At this point, it might be useful to understand what ehrQL does when it generates a dataset.

  1. The dataset definition is validated to ensure that the resulting database query would be valid.
  2. A database query suitable for the specified database is created.
  3. The query is submitted to the database.
  4. Provided the query is successful, the query creates an output.

In writing a dataset definition then, what we are really writing is a database query. ehrQL transforms the dataset definition into the appropriate database query, for the specific database.

Note

You can see the database query that a dataset definition will generate via the ehrql --dump-dataset-sql command.
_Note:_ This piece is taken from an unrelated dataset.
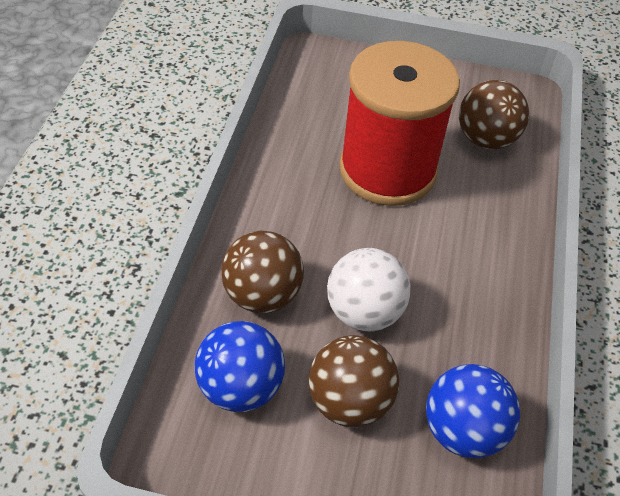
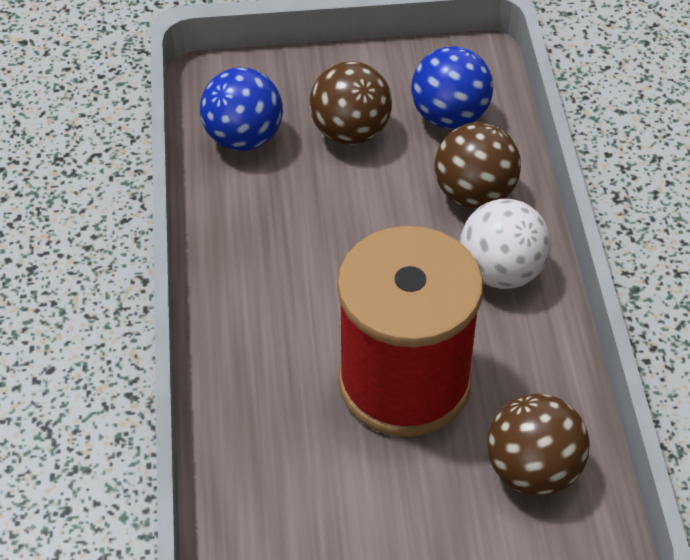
camera: 165 degrees right, 0 degrees up
(364, 312) = (367, 207): white ball -> white ball (501, 271)
(486, 139) = (287, 478): brown ball -> brown ball (532, 470)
For the minimal example 1a_minimal_dataset_definition.py above, the underlying SQL query generated is:

SELECT patients.patient_id AS patient_id
FROM patients
WHERE CAST(STRFTIME('%Y', patients.date_of_birth) AS INTEGER) >= 2000;

Todo

This SQL should be kept updated.

That database might be:

  • a local database used for testing, such as in this tutorial
  • an OpenSAFELY backend, when submitting jobs to OpenSAFELY

There are two important implications of how this ehrQL's process works:

  1. Queries do not have to be written in a specific query language tailored to a specific database. The compatibility of a dataset definition depends only on whether all the data tables used are available in the database being queried.
  2. All the data processing requested happens at the database after the dataset definition is processed in its entirety. This is different from a more typical interactive data analysis in Python, Stata or R where you load some data, then perform computations on that data as each line of the analysis code runs.